Back in the good old days you could be arrested for selling gold for higher than the government price. (Or it was at least illegal.) The government of course influences the price of our currency in a number of ways, but it cannot control what the currency traders do. The market provides valuable information about the state of the economy and trade, something beyond what a few politicians and administrators setting the value of the dollar are able to do. Why do you think they can do a better job than the market? If you don’t understand that government control of prices and the market is socialistic, (not socialism per se) you don’t understand much.

As for private currencies, how exactly do you propose to prevent the issuance of bad money? And does your free market in banking look anything like the free market we had in the 1980’s, which led to that crisis, or the one in the '20s, which led to bank runs?

The point was, and I should have made this more clear, that competing currencies ARE illegal. That doesn’t stop some people from doing it anyway. The fact that some people have so little faith in the dollar that they would ignore the law and use competing currencies gives credence to my larger point about the economy.

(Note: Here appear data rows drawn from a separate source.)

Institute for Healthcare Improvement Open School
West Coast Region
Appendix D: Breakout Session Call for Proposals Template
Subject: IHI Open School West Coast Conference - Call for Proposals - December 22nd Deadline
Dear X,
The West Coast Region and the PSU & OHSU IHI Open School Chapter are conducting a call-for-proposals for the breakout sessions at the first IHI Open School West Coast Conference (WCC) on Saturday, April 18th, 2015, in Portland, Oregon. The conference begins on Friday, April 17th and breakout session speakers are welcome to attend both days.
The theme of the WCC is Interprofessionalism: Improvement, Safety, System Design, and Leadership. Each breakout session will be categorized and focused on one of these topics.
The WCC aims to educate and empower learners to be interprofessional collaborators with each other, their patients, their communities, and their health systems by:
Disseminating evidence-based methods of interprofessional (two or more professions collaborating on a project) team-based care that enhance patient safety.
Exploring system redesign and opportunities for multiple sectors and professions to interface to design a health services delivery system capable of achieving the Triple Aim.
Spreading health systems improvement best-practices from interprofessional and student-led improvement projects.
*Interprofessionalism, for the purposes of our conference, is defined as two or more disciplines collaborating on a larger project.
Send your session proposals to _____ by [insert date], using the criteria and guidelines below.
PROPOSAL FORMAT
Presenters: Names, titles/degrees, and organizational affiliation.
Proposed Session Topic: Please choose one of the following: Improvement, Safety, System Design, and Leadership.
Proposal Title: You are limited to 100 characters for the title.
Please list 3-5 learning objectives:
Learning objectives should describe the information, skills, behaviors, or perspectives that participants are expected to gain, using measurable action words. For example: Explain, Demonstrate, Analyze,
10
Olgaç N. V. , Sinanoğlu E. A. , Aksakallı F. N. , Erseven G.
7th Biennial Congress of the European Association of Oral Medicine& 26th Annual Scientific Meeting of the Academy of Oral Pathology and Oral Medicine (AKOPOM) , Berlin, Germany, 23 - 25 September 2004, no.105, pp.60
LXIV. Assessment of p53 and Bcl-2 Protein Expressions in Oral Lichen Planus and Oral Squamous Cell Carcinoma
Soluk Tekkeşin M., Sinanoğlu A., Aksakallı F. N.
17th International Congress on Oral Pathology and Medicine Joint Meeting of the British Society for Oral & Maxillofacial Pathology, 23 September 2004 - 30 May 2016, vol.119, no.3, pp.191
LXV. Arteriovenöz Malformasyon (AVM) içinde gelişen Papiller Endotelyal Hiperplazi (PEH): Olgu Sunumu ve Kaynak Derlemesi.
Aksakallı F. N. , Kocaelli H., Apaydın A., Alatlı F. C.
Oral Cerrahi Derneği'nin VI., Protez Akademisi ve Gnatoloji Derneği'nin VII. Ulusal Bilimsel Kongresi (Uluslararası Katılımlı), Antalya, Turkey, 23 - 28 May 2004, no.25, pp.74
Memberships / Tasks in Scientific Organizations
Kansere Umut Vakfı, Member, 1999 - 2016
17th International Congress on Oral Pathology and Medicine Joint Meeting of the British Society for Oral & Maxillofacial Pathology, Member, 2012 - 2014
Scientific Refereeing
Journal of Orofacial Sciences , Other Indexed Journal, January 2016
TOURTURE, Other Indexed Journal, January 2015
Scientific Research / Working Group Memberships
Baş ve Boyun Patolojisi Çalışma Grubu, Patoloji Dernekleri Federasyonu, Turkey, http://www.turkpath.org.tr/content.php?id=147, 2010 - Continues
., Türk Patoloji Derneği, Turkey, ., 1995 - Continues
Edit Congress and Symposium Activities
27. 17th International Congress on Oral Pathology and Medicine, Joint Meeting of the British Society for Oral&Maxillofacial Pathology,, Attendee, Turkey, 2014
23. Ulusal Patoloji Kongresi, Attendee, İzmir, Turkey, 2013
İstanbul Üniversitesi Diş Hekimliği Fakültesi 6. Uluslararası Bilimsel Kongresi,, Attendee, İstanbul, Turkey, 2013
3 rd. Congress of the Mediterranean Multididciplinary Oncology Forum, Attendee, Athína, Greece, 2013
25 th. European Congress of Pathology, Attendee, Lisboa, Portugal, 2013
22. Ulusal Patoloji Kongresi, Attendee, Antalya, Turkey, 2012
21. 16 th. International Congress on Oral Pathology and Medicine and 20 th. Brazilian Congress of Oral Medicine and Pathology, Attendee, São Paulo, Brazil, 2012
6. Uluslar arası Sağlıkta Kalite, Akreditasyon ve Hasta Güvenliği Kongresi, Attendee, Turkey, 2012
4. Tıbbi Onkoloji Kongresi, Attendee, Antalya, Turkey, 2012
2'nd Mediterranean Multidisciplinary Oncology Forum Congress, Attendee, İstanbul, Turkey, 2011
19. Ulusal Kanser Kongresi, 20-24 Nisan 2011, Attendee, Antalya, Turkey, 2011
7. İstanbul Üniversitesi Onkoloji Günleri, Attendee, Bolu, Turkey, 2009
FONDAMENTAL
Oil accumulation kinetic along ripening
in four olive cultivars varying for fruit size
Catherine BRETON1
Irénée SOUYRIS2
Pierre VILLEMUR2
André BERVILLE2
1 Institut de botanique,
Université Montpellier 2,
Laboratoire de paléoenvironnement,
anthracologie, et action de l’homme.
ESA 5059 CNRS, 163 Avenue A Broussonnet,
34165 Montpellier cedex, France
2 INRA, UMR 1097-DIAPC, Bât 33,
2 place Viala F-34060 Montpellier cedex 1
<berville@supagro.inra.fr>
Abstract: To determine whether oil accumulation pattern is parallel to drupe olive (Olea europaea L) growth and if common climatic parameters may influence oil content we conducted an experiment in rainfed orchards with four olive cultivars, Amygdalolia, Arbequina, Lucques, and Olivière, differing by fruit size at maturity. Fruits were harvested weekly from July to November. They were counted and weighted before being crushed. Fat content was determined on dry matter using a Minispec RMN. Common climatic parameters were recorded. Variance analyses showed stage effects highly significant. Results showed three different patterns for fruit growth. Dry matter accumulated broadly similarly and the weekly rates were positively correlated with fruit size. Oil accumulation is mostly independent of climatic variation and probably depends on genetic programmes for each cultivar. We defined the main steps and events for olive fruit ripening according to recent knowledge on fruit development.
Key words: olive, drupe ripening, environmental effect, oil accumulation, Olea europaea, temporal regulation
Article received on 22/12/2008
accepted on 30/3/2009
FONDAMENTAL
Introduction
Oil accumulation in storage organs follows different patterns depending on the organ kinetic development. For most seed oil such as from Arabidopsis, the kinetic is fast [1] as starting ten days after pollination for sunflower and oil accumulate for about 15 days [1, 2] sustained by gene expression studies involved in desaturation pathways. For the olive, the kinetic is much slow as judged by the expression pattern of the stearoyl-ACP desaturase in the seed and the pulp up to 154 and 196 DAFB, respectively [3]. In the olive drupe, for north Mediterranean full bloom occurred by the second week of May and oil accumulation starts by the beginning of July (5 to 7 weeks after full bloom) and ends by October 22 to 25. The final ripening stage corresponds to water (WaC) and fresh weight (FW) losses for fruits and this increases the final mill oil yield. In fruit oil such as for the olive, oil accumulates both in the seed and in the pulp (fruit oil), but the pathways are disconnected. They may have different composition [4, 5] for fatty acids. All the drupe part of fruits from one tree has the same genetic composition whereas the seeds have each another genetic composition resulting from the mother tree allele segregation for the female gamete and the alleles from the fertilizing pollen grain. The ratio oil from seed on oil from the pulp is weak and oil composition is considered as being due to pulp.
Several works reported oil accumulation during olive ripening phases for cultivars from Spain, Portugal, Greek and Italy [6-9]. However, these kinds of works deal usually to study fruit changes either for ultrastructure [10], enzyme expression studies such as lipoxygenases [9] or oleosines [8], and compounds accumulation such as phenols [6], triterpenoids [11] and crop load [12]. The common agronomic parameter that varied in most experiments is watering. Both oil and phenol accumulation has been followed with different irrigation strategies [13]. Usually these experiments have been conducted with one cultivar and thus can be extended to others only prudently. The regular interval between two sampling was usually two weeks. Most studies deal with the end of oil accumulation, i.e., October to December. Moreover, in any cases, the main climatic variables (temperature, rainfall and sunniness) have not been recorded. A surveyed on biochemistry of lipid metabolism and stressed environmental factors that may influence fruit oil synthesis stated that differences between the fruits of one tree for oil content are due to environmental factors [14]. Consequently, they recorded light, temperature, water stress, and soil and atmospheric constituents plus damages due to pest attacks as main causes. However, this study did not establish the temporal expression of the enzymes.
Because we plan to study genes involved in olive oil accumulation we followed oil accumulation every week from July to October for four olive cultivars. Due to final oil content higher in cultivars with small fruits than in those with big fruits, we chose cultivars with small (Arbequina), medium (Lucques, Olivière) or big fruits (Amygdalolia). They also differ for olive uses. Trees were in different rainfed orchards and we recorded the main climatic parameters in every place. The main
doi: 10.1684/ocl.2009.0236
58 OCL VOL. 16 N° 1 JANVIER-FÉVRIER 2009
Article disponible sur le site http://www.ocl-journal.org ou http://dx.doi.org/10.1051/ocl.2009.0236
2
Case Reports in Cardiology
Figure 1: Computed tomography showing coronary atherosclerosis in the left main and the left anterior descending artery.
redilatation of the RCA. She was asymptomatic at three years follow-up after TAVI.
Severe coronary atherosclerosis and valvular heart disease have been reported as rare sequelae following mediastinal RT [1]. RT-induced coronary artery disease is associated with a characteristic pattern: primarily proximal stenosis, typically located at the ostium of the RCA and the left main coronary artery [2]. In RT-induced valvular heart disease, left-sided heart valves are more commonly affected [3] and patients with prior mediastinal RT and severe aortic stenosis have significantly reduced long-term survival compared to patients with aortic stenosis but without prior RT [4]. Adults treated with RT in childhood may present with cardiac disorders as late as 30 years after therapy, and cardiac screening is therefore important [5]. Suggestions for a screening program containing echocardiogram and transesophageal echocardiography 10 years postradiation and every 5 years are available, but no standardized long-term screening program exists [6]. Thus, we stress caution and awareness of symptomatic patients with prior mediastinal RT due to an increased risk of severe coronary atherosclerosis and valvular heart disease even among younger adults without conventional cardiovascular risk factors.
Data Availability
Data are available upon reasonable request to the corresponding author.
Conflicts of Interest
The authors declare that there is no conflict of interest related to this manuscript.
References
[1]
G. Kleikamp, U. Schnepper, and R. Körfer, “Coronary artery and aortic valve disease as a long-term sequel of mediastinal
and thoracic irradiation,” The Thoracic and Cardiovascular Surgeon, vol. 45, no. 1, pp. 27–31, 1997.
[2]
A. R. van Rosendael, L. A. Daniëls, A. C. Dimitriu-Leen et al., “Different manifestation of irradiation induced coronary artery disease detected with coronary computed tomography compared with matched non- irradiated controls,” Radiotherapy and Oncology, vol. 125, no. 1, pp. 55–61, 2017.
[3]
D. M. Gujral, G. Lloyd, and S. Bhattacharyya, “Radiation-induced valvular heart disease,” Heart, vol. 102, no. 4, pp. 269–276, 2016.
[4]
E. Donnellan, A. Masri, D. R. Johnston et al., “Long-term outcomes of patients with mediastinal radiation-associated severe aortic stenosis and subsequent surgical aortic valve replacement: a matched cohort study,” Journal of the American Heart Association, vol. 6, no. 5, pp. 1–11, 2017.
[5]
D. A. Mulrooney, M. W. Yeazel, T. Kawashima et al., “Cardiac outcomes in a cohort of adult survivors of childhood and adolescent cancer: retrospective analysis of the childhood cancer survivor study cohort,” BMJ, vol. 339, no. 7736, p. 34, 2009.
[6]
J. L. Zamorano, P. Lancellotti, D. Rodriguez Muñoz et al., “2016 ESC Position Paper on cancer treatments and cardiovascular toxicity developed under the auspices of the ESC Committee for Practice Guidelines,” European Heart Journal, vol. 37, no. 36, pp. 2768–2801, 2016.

But yeah, the point is competing currencies ARE illegal. These small town experiments are very small scale and infrequent because otherwise the participants get arrested. The point is that despite government prohibitions, a sufficient demand creates an underground market for things that are desired.

We need to repeal legal tender laws. Don’t ever claim that Ron Paul doesn’t understand economics. That shows the level of ignorance you possess. Read more on the subject of competing currencies and legal tender laws.

Because most, if not all of the mainstream propaganda in the media and public schools is on the opposite side of liberty. To arrive at the positions I hold I need to read a lot and put forth effort to learn the truth. I could still be brainwashed (from your perspective) but it is less likely.

What part of “appointed by Bush” don’t you understand? Did Paul call for action to deflate the housing bubble? If not, he is attacking Bernanke for the stuff he did right, not the stuff he (and Greenspan) got wrong. None of which has anything to do with the cold hard fact that he did major research on the Depression, and is an expert by any criteria - though he no doubt disputes that leaving things around would have fixed it, and is thus a heretic to your faith.

And why is Reagan a traitor again?

I am not changing my position. I always believe that mandatory vaccination is wrong. Voluntary vaccination is fine and there are some things that should be vaccinated against in certain cases. There is no flip flopping on this position.

And Keynesian policies create deficits. Period. Whether they like it or not is immaterial. If you are trying to catch me being hypocritical you had better find something substantial and address the main points.

Not until you provide scientific evidence of what constitutes “too many.”

Possibly. It tends to depend on the amount of money they spent on R&D plus testing vs how much they can recover through sales. Can you provide actual details of companies “making a bundle” off vaccines (along with evidence that money made from low-cost vaccines, (if there are any) is not used to offset the expenses of drugs for cancer, etc.?

Do you have any examples of such? (Preferably from someone other than Jenny McCarthy or the quacks she tends to cite.)

This might possibly be true, but then, what are your guidelines for diseases against which we are ordering massive vaccinations that are unlikely to be encountered? (In my experience, we do not vaccinate against rabies, for example, except those people who are going to work for extended periods with wild animals with known vectors, (e.g., bat researchers). Similarly, vaccines against Typhoid and similar diseases are routinely offered to people traveling to world locations where such diseases are prevalent and are not generally administered (or even offered) to people staying in the U.S.) Is your hypothetical based on anything that actually occurs in the real world?)